RE: determining bind values in deadlock situations

  • From: "Joel Wittenmyer" <joel.wittenmyer@xxxxxxxxxxxxxxxxx>
  • To: "oracle-l@xxxxxxxxxxxxx" <oracle-l@xxxxxxxxxxxxx>
  • Date: Thu, 05 Mar 2009 16:55:27 -0600

It was a stand-alone environment in each case, and of course I only had
the statements and variables for the process that received the ORA-60,
and the statement from the second process that caused the deadlock.  The
Process State dump in the trace file will show you all the statements
that the process has issued, ordered by 'savetime' (iirc).  (Note:
'savetime' values wrap.)

For a RAC environment, use the methods given previously to get to the
individual process files.  From there the methods are the same.

Anyway, setting out all the statements and variable values for one
process, in order, along with the locking statement from the other
process allowed the development team to determine how they got to where
they were, and fix the issue.



So, how did you get all the statements and bind variables for a
deadlock, in a RAC environment?
> 
> Regards,
>  
> Vlado Barun, M.Sc.
> Sr. Manager, Database Engineering and Operations
> Jewelry Television
> Mobile: 865 335 7652
> Email: vlado.barun@xxxxxxx
> 
> -----Original Message-----
> From: oracle-l-bounce@xxxxxxxxxxxxx
[mailto:oracle-l-bounce@xxxxxxxxxxxxx] On Behalf Of Joel Wittenmyer
> Sent: Thursday, March 05, 2009 2:58 PM
> To: oracle-l@xxxxxxxxxxxxx
> Subject: Re: determining bind values in deadlock situations
> 
> 'Application Error' is just one of many reasons you can get a deadlock.

## [Data to examine]
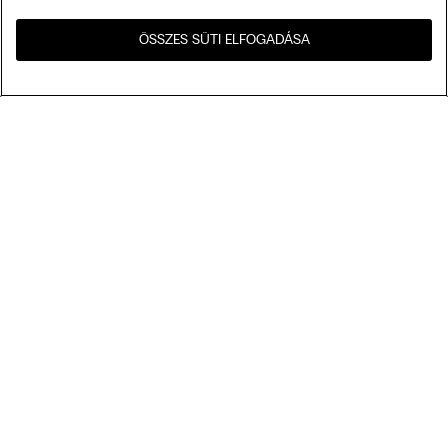
ÖSSZES SÜTI ELFOGADÁSA
Látogasd meg az országod
United States
webshopját!
Rendezés az alábbi szempontok szerint
Legnépszerűbbek
Csökkenő ár
My Intimissimi
Növekvő ár
Legújabb előre
Ajándékkártya
Fenntarthatóság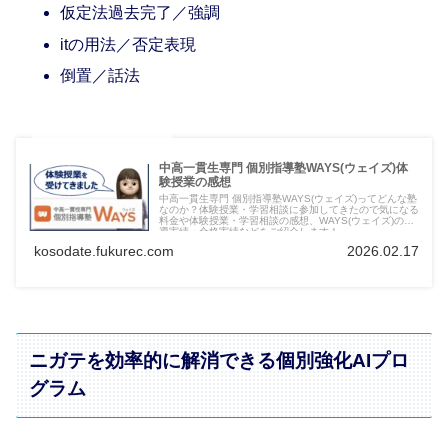
仮定法過去完了／強調
itの用法／否定表現
倒置／話法
中高一貫生専門 個別指導塾WAYS(ウェイズ)体
験授業の感想
中高一貫生専門 個別指導塾WAYS(ウェイズ)ってどんな塾
なのか？体験授業・学習相談に参加してきたので気になる
料金や体験授業・学習相談の感想、WAYS(ウェイズ)の指
導実績・合格実績などをご紹介します！
kosodate.fukurec.com
2026.02.17
ニガテを効率的に解消できる個別強化AIプロ
グラム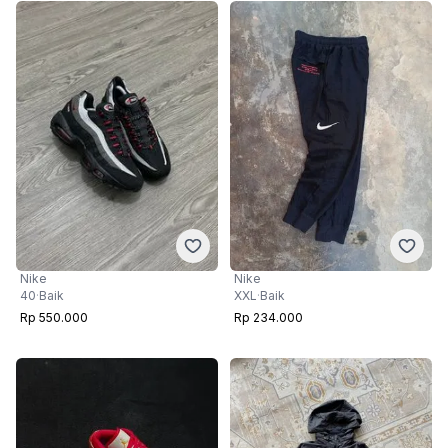
Nike
Nike
XXL
·
Baik
40
·
Baik
Rp 234.000
Rp 550.000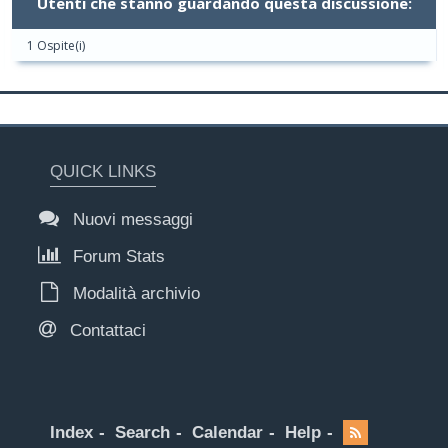
Utenti che stanno guardando questa discussione:
1 Ospite(i)
QUICK LINKS
Nuovi messaggi
Forum Stats
Modalità archivio
Contattaci
Index
Search
Calendar
Help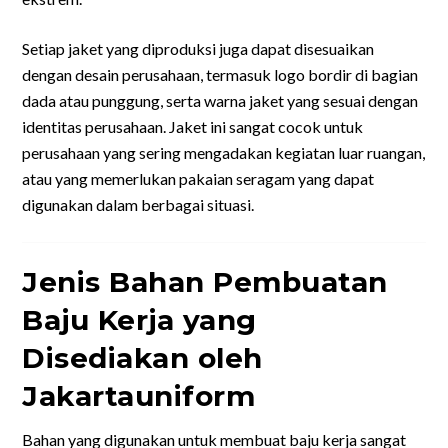
Setiap jaket yang diproduksi juga dapat disesuaikan
dengan desain perusahaan, termasuk logo bordir di bagian
dada atau punggung, serta warna jaket yang sesuai dengan
identitas perusahaan. Jaket ini sangat cocok untuk
perusahaan yang sering mengadakan kegiatan luar ruangan,
atau yang memerlukan pakaian seragam yang dapat
digunakan dalam berbagai situasi.
Jenis Bahan Pembuatan
Baju Kerja yang
Disediakan oleh
Jakartauniform
Bahan yang digunakan untuk membuat baju kerja sangat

## [Directions]
Continue the mailing-list message about determining bind values in deadlock situations from the point where it stops.

## [Answer section]
>  The bind variables help you to understand exactly what the application
> was doing.  Even if it is in fact an application errors, the bind
> variable values in conjunction with the rest of the information in the
> Process State often helps the developers figure out exactly how they got
> themselves into that situation.  It can also tell you if the application
> caught the error and re-tried the statement (if a DML) or not.  Which is
> to say that you can tell if you have lost data.  By laying out the
> entire sequence of events that one process did, along with the bind
> variable values, for the VP in one company we resolved a deadlock that
> the company had been plagued by for years and had given up hope of
> resolving.  For another company, I showed them that they were losing
> about 100 records / day.
> 
> > 
> > On Fri, Feb 20, 2009 at 5:33 PM, Barun, Vlado <Vlado.Barun@xxxxxxx>
wrote:
> > 
> > >  Environment: 10.2.0.3 RAC/ASM on Solaris 10
> > >
> > > I'm trying to find an efficient way to get the bind values for
> statements
> > > that are involved in a deadlock situation.
> > >
> > >
> > Maybe I am just being particularly dense today, but I can't think of why
> > you would need bind variables to resolve a deadlock.
> > 
> > The ORA-60 deadlock is caused by an application error, typically two
> > different parts of an application causing a deadly embrace by trying
> > to lock the same tables, but in different orders.
> > 
> > The trace file generated by the ORA-60 contains the SQL and the
> > rowid's of the affected rows.
> > 
> > Is there something I am missing?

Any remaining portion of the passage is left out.